**Exercise directions**
The response must restate all of the data word for word.

**Collected data entries**

# # # # # # #

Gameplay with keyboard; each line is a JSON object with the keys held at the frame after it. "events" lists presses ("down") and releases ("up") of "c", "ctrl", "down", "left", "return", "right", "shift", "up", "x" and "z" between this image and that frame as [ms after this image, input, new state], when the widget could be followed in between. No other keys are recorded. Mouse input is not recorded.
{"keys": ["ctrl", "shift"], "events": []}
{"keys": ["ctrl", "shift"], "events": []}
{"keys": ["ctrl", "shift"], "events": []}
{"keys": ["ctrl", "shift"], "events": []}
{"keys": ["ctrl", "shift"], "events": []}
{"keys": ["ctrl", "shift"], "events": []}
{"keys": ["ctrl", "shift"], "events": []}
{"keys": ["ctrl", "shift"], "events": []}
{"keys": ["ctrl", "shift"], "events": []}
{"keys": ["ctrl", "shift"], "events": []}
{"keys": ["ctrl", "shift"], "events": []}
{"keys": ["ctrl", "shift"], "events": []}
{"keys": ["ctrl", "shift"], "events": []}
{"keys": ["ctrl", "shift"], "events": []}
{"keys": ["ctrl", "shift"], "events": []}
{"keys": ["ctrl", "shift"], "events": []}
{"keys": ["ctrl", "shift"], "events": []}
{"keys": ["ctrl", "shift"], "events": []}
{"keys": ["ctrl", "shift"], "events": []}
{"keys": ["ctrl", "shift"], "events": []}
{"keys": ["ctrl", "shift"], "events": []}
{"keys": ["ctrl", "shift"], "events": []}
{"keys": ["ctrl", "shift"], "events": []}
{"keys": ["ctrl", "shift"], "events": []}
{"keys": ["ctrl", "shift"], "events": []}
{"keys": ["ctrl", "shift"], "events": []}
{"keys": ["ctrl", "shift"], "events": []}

# # # # # # #

**Answer area**
Gameplay with keyboard; each line is a JSON object with the keys held at the frame after it. "events" lists presses ("down") and releases ("up") of "c", "ctrl", "down", "left", "return", "right", "shift", "up", "x" and "z" between this image and that frame as [ms after this image, input, new state], when the widget could be followed in between. No other keys are recorded. Mouse input is not recorded.
{"keys": ["ctrl", "shift"], "events": []}
{"keys": ["ctrl", "shift"], "events": []}
{"keys": ["ctrl", "shift"], "events": []}
{"keys": ["ctrl", "shift"], "events": []}
{"keys": ["ctrl", "shift"], "events": []}
{"keys": ["ctrl", "shift"], "events": []}
{"keys": ["ctrl", "shift"], "events": []}
{"keys": ["ctrl", "shift"], "events": []}
{"keys": ["ctrl", "shift"], "events": []}
{"keys": ["ctrl", "shift"], "events": []}
{"keys": ["ctrl", "shift"], "events": []}
{"keys": ["ctrl", "shift"], "events": []}
{"keys": ["ctrl", "shift"], "events": []}
{"keys": ["ctrl", "shift"], "events": []}
{"keys": ["ctrl", "shift"], "events": []}
{"keys": ["ctrl", "shift"], "events": []}
{"keys": ["ctrl", "shift"], "events": []}
{"keys": ["ctrl", "shift"], "events": []}
{"keys": ["ctrl", "shift"], "events": []}
{"keys": ["ctrl", "shift"], "events": []}
{"keys": ["ctrl", "shift"], "events": []}
{"keys": ["ctrl", "shift"], "events": []}
{"keys": ["ctrl", "shift"], "events": []}
{"keys": ["ctrl", "shift"], "events": []}
{"keys": ["ctrl", "shift"], "events": []}
{"keys": ["ctrl", "shift"], "events": []}
{"keys": ["ctrl", "shift"], "events": []}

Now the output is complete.